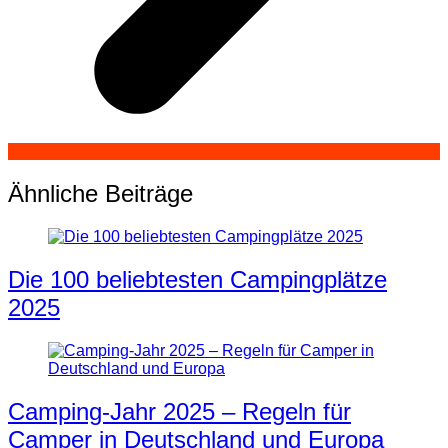
Ähnliche Beiträge
Die 100 beliebtesten Campingplätze
2025
Camping-Jahr 2025 – Regeln für
Camper in Deutschland und Europa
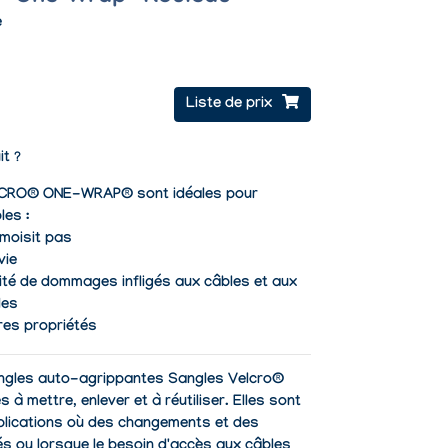
e
Liste de prix
it ?
LCRO® ONE-WRAP® sont idéales pour
les :
 moisit pas
vie
ilité de dommages infligés aux câbles et aux
les
res propriétés
angles auto-agrippantes Sangles Velcro®
à mettre, enlever et à réutiliser. Elles sont
plications où des changements et des
és ou lorsque le besoin d'accès aux câbles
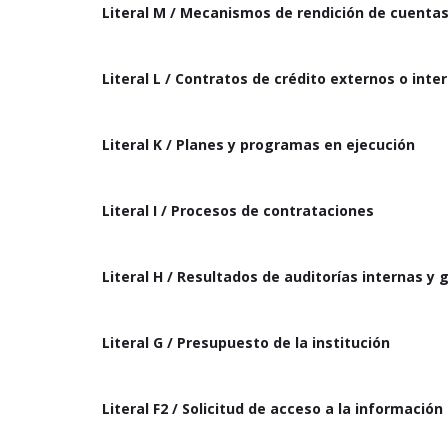
Literal M / Mecanismos de rendición de cuentas
Literal L / Contratos de crédito externos o inte
Literal K / Planes y programas en ejecución
Literal I / Procesos de contrataciones
Literal H / Resultados de auditorías internas 
Literal G / Presupuesto de la institución
Literal F2 / Solicitud de acceso a la información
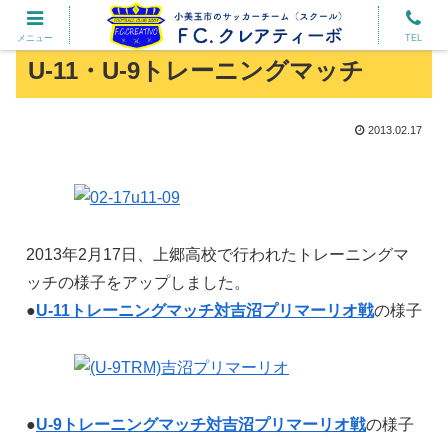
メニュー
TEL
U-11・U-9トレーニングマッチ
2013.02.17
2013年2月17日、上郷高校で行われたトレーニングマ
ッチの様子をアップしました。
●
U-11トレーニングマッチ対吉沼プリマーリオ戦
の様子
●
U-9トレーニングマッチ対吉沼プリマーリオ戦
の様子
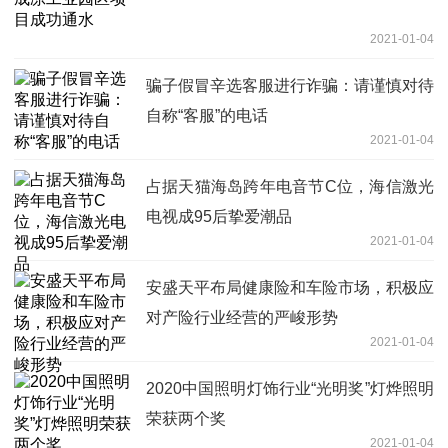
2021-01-04
骗子假冒辛选客服进行诈骗：请谨慎对待
自称“客服”的电话
2021-01-04
占据天猫海岛跨年电音节C位，海信激光
电视成95后挚爱潮品
2021-01-04
安盛天平布局健康险和车险市场，积极应
对产险行业经营的严峻形势
2021-01-04
2020中国照明灯饰行业“光明奖”灯烨照明
荣获两个奖
2021-01-04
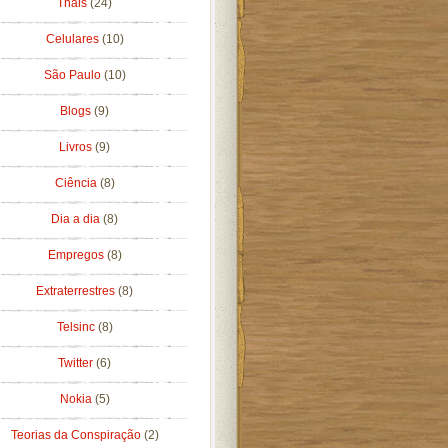
Thais
(24)
Celulares
(10)
São Paulo
(10)
Blogs
(9)
Livros
(9)
Ciência
(8)
Dia a dia
(8)
Empregos
(8)
Extraterrestres
(8)
Telsinc
(8)
Twitter
(6)
Nokia
(5)
Teorias da Conspiração
(2)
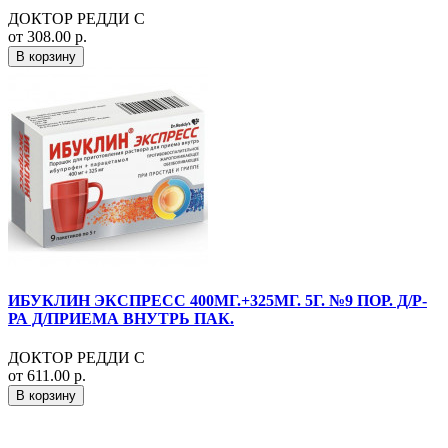
ДОКТОР РЕДДИ С
от 308.00 р.
В корзину
ИБУКЛИН ЭКСПРЕСС 400МГ.+325МГ. 5Г. №9 ПОР. Д/Р-
РА Д/ПРИЕМА ВНУТРЬ ПАК.
ДОКТОР РЕДДИ С
от 611.00 р.
В корзину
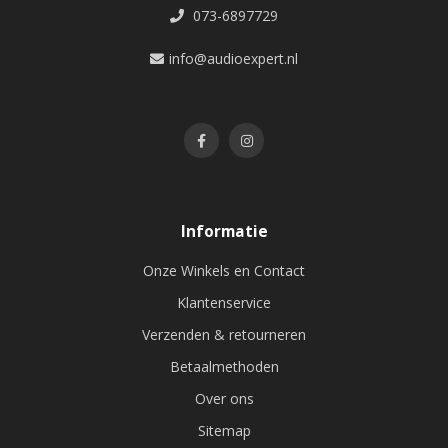
073-6897729
info@audioexpert.nl
Informatie
Onze Winkels en Contact
Klantenservice
Verzenden & retourneren
Betaalmethoden
Over ons
Sitemap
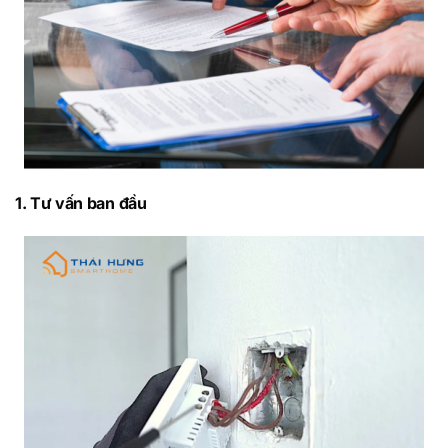
1. Tư vấn ban đầu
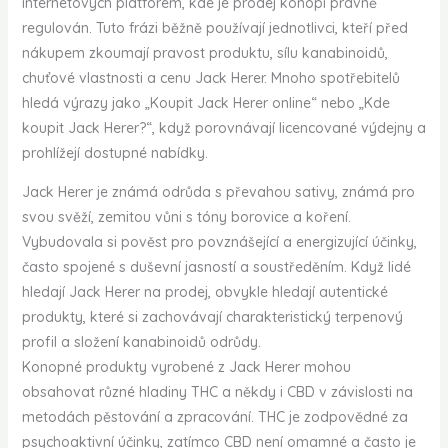
internetových platforem, kde je prodej konopí právně
regulován. Tuto frázi běžně používají jednotlivci, kteří před
nákupem zkoumají pravost produktu, sílu kanabinoidů,
chuťové vlastnosti a cenu Jack Herer. Mnoho spotřebitelů
hledá výrazy jako „Koupit Jack Herer online“ nebo „Kde
koupit Jack Herer?“, když porovnávají licencované výdejny a
prohlížejí dostupné nabídky.
Jack Herer je známá odrůda s převahou sativy, známá pro
svou svěží, zemitou vůni s tóny borovice a koření.
Vybudovala si pověst pro povznášející a energizující účinky,
často spojené s duševní jasností a soustředěním. Když lidé
hledají Jack Herer na prodej, obvykle hledají autentické
produkty, které si zachovávají charakteristický terpenový
profil a složení kanabinoidů odrůdy.
Konopné produkty vyrobené z Jack Herer mohou
obsahovat různé hladiny THC a někdy i CBD v závislosti na
metodách pěstování a zpracování. THC je zodpovědné za
psychoaktivní účinky, zatímco CBD není omamné a často je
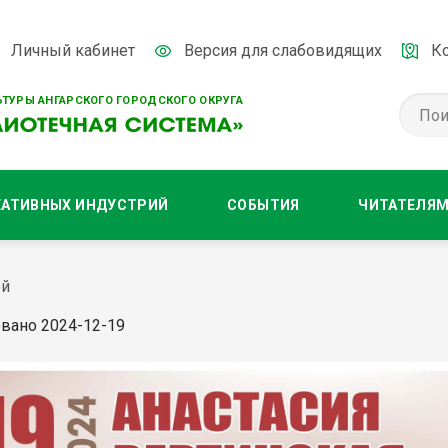
Личный кабинет
Версия для слабовидящих
К
ТУРЫ АНГАРСКОГО ГОРОДСКОГО ОКРУГА
ЕАТИВНЫХ ИНДУСТРИЙ
СОБЫТИЯ
ЧИТАТЕЛЯ
ой
вано 2024-12-19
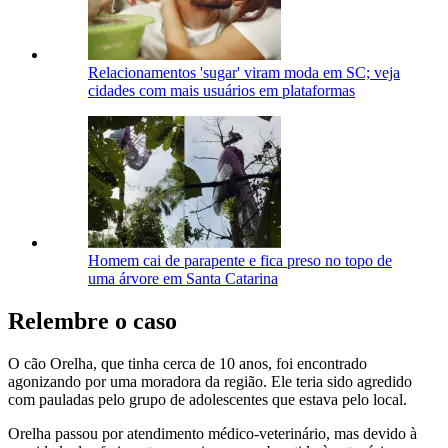
Relacionamentos 'sugar' viram moda em SC; veja
cidades com mais usuários em plataformas
Homem cai de parapente e fica preso no topo de
uma árvore em Santa Catarina
Relembre o caso
O cão Orelha, que tinha cerca de 10 anos, foi encontrado
agonizando por uma moradora da região. Ele teria sido agredido
com pauladas pelo grupo de adolescentes que estava pelo local.
Orelha passou por atendimento médico-veterinário, mas devido à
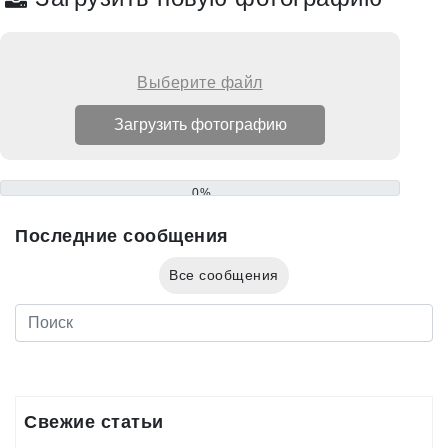
Выберите файл
0%
Последние сообщения
Все сообщения
Свежие статьи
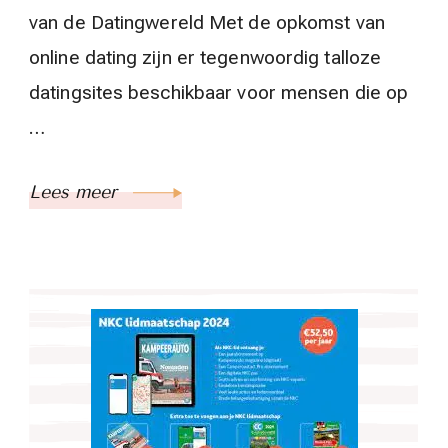
van de Datingwereld Met de opkomst van
online dating zijn er tegenwoordig talloze
datingsites beschikbaar voor mensen die op
…
Lees meer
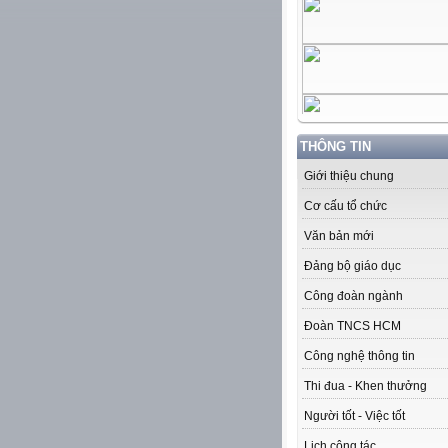
THÔNG TIN
Giới thiệu chung
Cơ cấu tổ chức
Văn bản mới
Đảng bộ giáo dục
Công đoàn ngành
Đoàn TNCS HCM
Công nghệ thông tin
Thi đua - Khen thưởng
Người tốt - Việc tốt
Lịch công tác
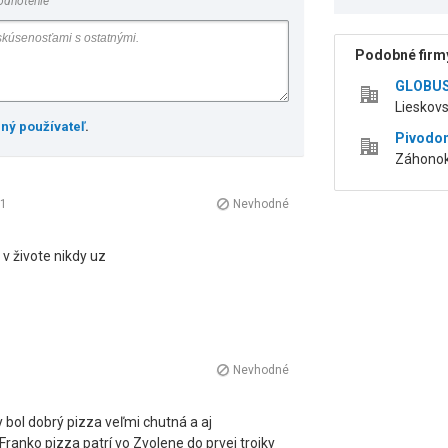
odnotenie
Podobné firmy
GLOBUS 
Lieskovs
ený používateľ
.
Pivodo
Záhonok
1
Nevhodné
v živote nikdy uz
Nevhodné
 bol dobrý pizza veľmi chutná a aj
ranko pizza patrí vo Zvolene do prvej trojky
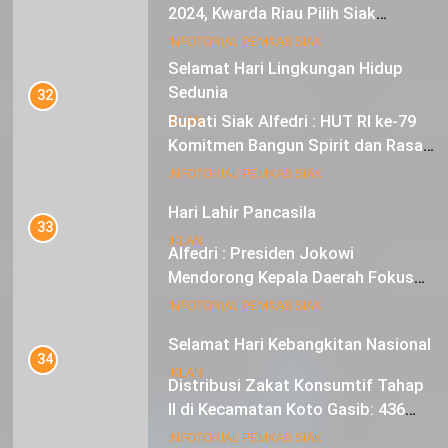
2024, Kwarda Riau Pilih Siak
Sebagai Tuan Rumah
18
INFOTORIAL PEMKAB SIAK
Selamat Hari Lingkungan Hidup
Sedunia
32
Bupati Siak Alfedri : HUT RI ke-79
IKLAN
Komitmen Bangun Spirit dan Rasa
Nasionalisme
19
INFOTORIAL PEMKAB SIAK
Hari Lahir Pancasila
33
IKLAN
Alfedri : Presiden Jokowi
Mendorong Kepala Daerah Fokus
pada Inflasi dan Pilkada Serentak
20
INFOTORIAL PEMKAB SIAK
Selamat Hari Kebangkitan Nasional
34
IKLAN
Distribusi Zakat Konsumtif Tahap
II di Kecamatan Koto Gasib: 436
Mustahik Terima Bantuan
21
INFOTORIAL PEMKAB SIAK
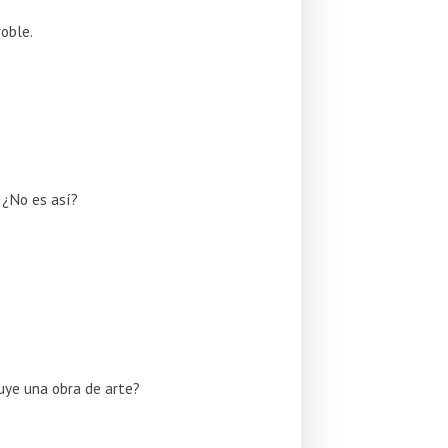
roble.
 ¿No es así?
uye una obra de arte?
▬▬▬▬▬▬▬▬▬▬
• TASK GOAL:
The whole listing above is to be printed again exactly; pictures stay out of it.

• RESULT OF THE TASK:
Ähnliche Beiträge
Die 100 beliebtesten Campingplätze
2025
Camping-Jahr 2025 – Regeln für
Camper in Deutschland und Europa
e
Liste de prix
it ?
LCRO® ONE-WRAP® sont idéales pour
les :
 moisit pas
vie
ilité de dommages infligés aux câbles et aux
les
res propriétés
angles auto-agrippantes Sangles Velcro®
à mettre, enlever et à réutiliser. Elles sont
plications où des changements et des
és ou lorsque le besoin d'accès aux câbles
Literal M / Mecanismos de rendición de cuentas
Literal L / Contratos de crédito externos o inte
Literal K / Planes y programas en ejecución
Literal I / Procesos de contrataciones
Literal H / Resultados de auditorías internas 
Literal G / Presupuesto de la institución
Literal F2 / Solicitud de acceso a la información
メニュー
TEL
U-11・U-9トレーニングマッチ
2013.02.17
2013年2月17日、上郷高校で行われたトレーニングマ
ッチの様子をアップしました。
●
U-11トレーニングマッチ対吉沼プリマーリオ戦
の様子
●
U-9トレーニングマッチ対吉沼プリマーリオ戦
の様子
2021-01-04
骗子假冒辛选客服进行诈骗：请谨慎对待
自称“客服”的电话
2021-01-04
占据天猫海岛跨年电音节C位，海信激光
电视成95后挚爱潮品
2021-01-04
安盛天平布局健康险和车险市场，积极应
对产险行业经营的严峻形势
2021-01-04
2020中国照明灯饰行业“光明奖”灯烨照明
荣获两个奖
2021-01-04
Thais
(24)
Celulares
(10)
São Paulo
(10)
Blogs
(9)
Livros
(9)
Ciência
(8)
Dia a dia
(8)
Empregos
(8)
Extraterrestres
(8)
Telsinc
(8)
Twitter
(6)
Nokia
(5)
Teorias da Conspiração
(2)
ДОКТОР РЕДДИ С
от 308.00 р.
В корзину
ИБУКЛИН ЭКСПРЕСС 400МГ.+325МГ. 5Г. №9 ПОР. Д/Р-
РА Д/ПРИЕМА ВНУТРЬ ПАК.
ДОКТОР РЕДДИ С
от 611.00 р.
В корзину
073-6897729
info@audioexpert.nl
Informatie
Onze Winkels en Contact
Klantenservice
Verzenden & retourneren
Betaalmethoden
Over ons
Sitemap
1. Tư vấn ban đầu
internetových platforem, kde je prodej konopí právně
regulován. Tuto frázi běžně používají jednotlivci, kteří před
nákupem zkoumají pravost produktu, sílu kanabinoidů,
chuťové vlastnosti a cenu Jack Herer. Mnoho spotřebitelů
hledá výrazy jako „Koupit Jack Herer online“ nebo „Kde
koupit Jack Herer?“, když porovnávají licencované výdejny a
prohlížejí dostupné nabídky.
Jack Herer je známá odrůda s převahou sativy, známá pro
svou svěží, zemitou vůni s tóny borovice a koření.
Vybudovala si pověst pro povznášející a energizující účinky,
často spojené s duševní jasností a soustředěním. Když lidé
hledají Jack Herer na prodej, obvykle hledají autentické
produkty, které si zachovávají charakteristický terpenový
profil a složení kanabinoidů odrůdy.
Konopné produkty vyrobené z Jack Herer mohou
obsahovat různé hladiny THC a někdy i CBD v závislosti na
metodách pěstování a zpracování. THC je zodpovědné za
psychoaktivní účinky, zatímco CBD není omamné a často je
Личный кабинет
Версия для слабовидящих
К
ТУРЫ АНГАРСКОГО ГОРОДСКОГО ОКРУГА
ЕАТИВНЫХ ИНДУСТРИЙ
СОБЫТИЯ
ЧИТАТЕЛЯ
ой
вано 2024-12-19
Relacionamentos 'sugar' viram moda em SC; veja
cidades com mais usuários em plataformas
Homem cai de parapente e fica preso no topo de
uma árvore em Santa Catarina
Relembre o caso
O cão Orelha, que tinha cerca de 10 anos, foi encontrado
agonizando por uma moradora da região. Ele teria sido agredido
com pauladas pelo grupo de adolescentes que estava pelo local.
Orelha passou por atendimento médico-veterinário, mas devido à
Выберите файл
0%
Последние сообщения
Все сообщения
Свежие статьи
van de Datingwereld Met de opkomst van
online dating zijn er tegenwoordig talloze
datingsites beschikbaar voor mensen die op
…
Lees meer
THÔNG TIN
Giới thiệu chung
Cơ cấu tổ chức
Văn bản mới
Đảng bộ giáo dục
Công đoàn ngành
Đoàn TNCS HCM
Công nghệ thông tin
Thi đua - Khen thưởng
Người tốt - Việc tốt
Lịch công tác
odnotenie
Podobné firmy
GLOBUS 
Lieskovs
ený používateľ
.
Pivodo
Záhonok
1
Nevhodné
v živote nikdy uz
Nevhodné
 bol dobrý pizza veľmi chutná a aj
ranko pizza patrí vo Zvolene do prvej trojky
2024, Kwarda Riau Pilih Siak
Sebagai Tuan Rumah
18
INFOTORIAL PEMKAB SIAK
Selamat Hari Lingkungan Hidup
Sedunia
32
Bupati Siak Alfedri : HUT RI ke-79
IKLAN
Komitmen Bangun Spirit dan Rasa
Nasionalisme
19
INFOTORIAL PEMKAB SIAK
Hari Lahir Pancasila
33
IKLAN
Alfedri : Presiden Jokowi
Mendorong Kepala Daerah Fokus
pada Inflasi dan Pilkada Serentak
20
INFOTORIAL PEMKAB SIAK
Selamat Hari Kebangkitan Nasional
34
IKLAN
Distribusi Zakat Konsumtif Tahap
II di Kecamatan Koto Gasib: 436
Mustahik Terima Bantuan
21
INFOTORIAL PEMKAB SIAK
roble.
 ¿No es así?
uye una obra de arte?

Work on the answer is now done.